The main feature of the square is the station, a grade II* listed building. The station is built from red brick in the style of an Elizabethan manor house. The most prominent features include three large Dutch-style gables and a large ornate first-floor bay window, which covers most of the centre gable. Above the window is a parapet into which the NSR's coat of arms is engraved, and below is a row of seven Tuscan columns which protrude out from the main structure. On the opposite side of the square is the North Stafford hotel, built in a complementary style to the station, though less elaborate. It is a three-storey building built in an Elizabethan-style E-shaped plan and, like the station, constructed mainly of brick. It is a grade II* listed building.

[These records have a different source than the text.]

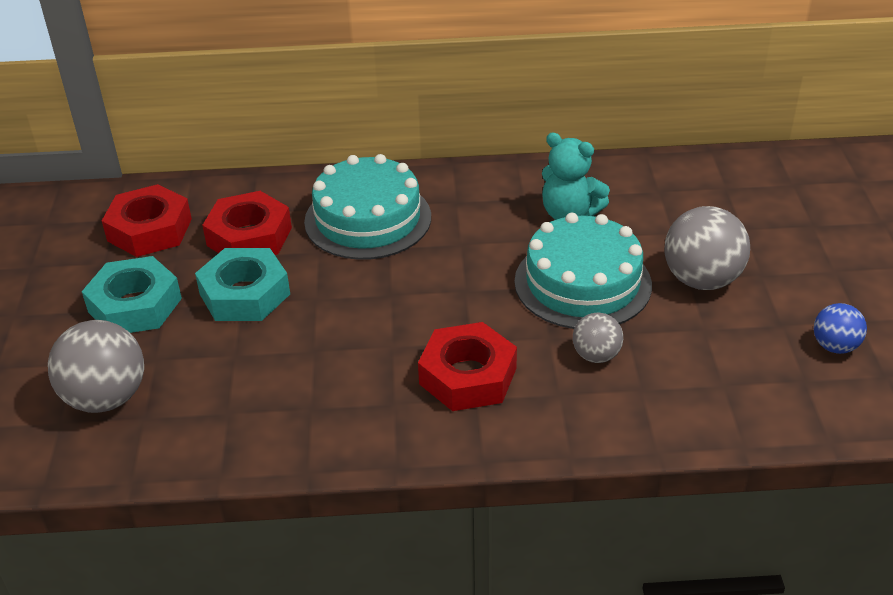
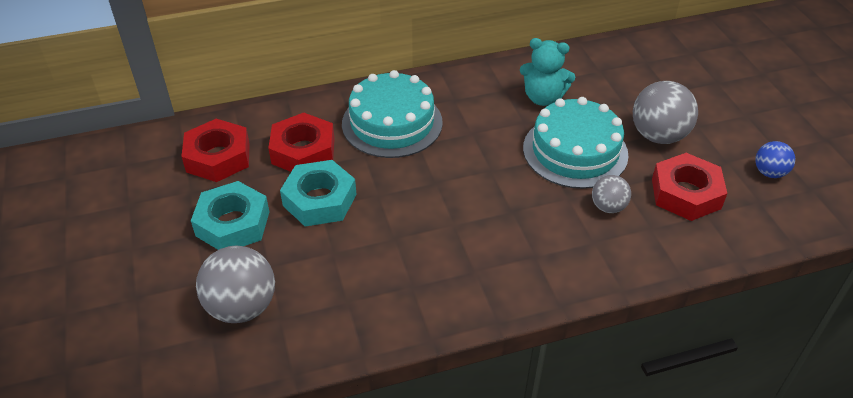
camera: 15 degrees left, 5 degrees up
red nut [418,322,517,411] -> red nut moved to [652,153,727,221]

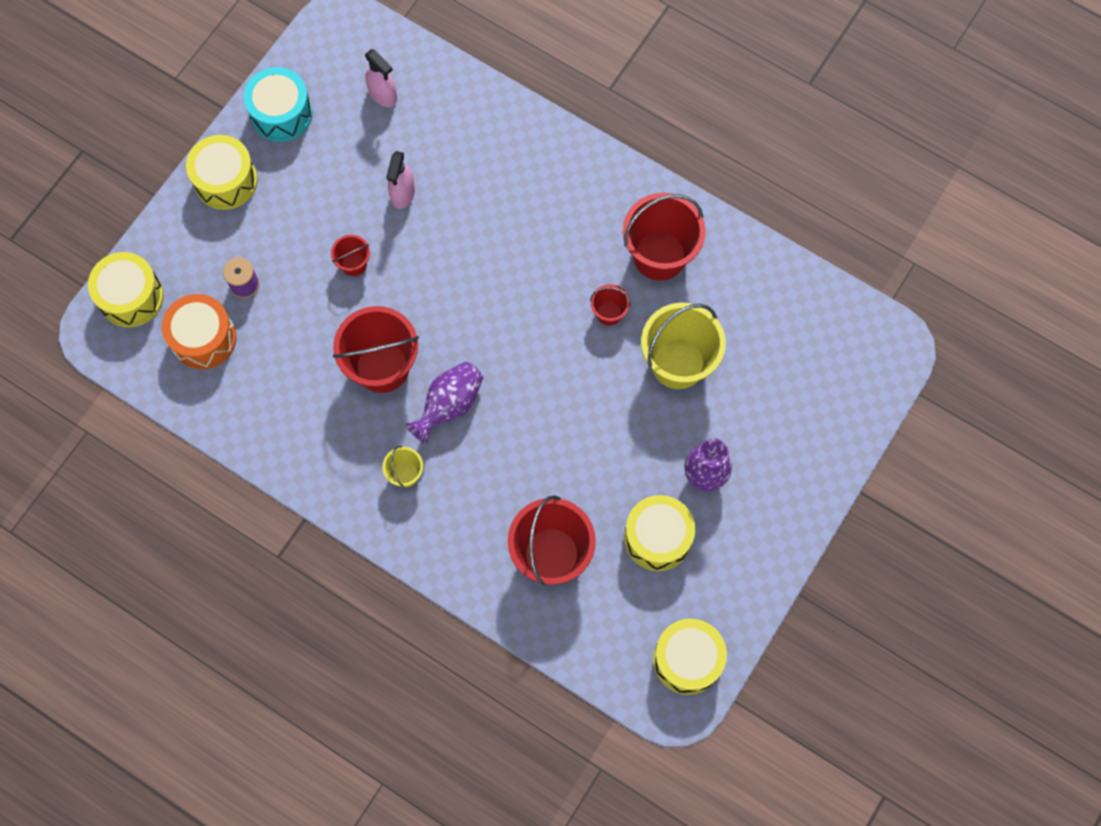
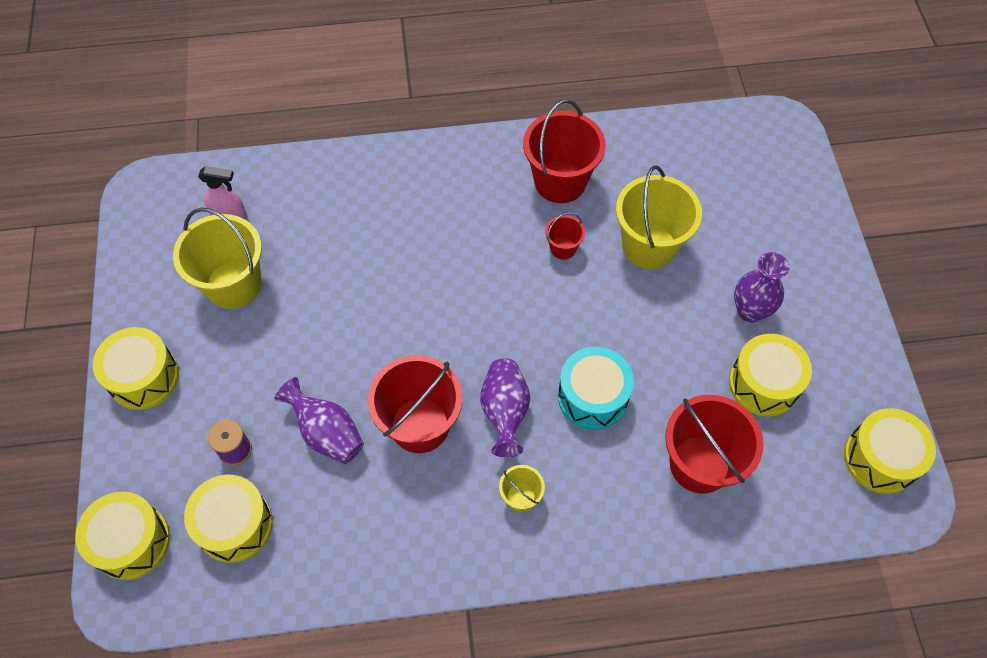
camera: 40 degrees left, 10 degrees down
orange drum [162,294,236,369] -> yellow drum [184,475,273,563]
turquoise drum [243,67,313,142] -> turquoise drum moved to [558,347,634,430]
red bucket [331,235,370,276] -> none
pink spray bottle [386,151,415,209] -> none
none -> yellow bucket [173,207,262,309]
none -> purple vase [274,377,364,464]

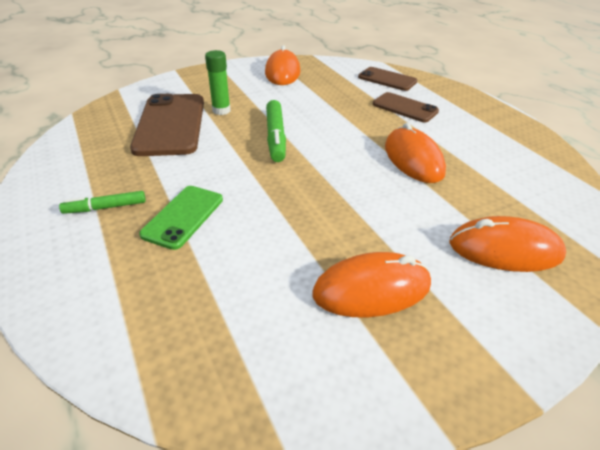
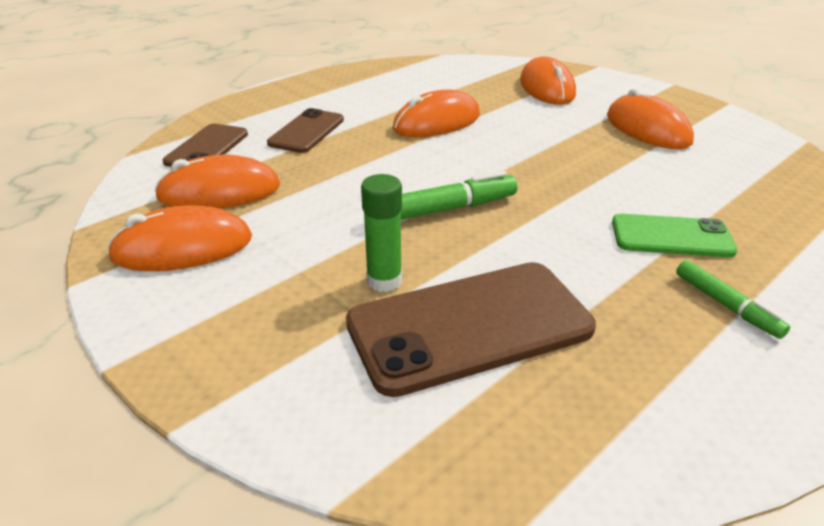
camera: 105 degrees left, 5 degrees down
none -> orange mouse [154,155,280,209]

In the centre of the square, between the station and the hotel, is a statue of Josiah Wedgwood, a famous local potter. The statue is bronze, standing on a stone plinth, and is a grade II listed building. It was erected in 1862 by Edward Davies and became a listed building in 1972. The statue was paid for by subscription, and Winton Square was chosen as its site both to reflect the importance of the railways to local industry and because the square was on the boundary between Stoke and Hanley, both of which claimed to be Wedgwood's home. The square is completed by two rows of railway houses, also built by Hunt for the NSR in 1848. The houses, intended for senior NSR employees, are built in a similar style to the station and the hotel but without competing with them. The houses, which are symmetrical on opposite sides of the station are built in an "L" shape and are now used as offices; both terraces are grade II listed buildings.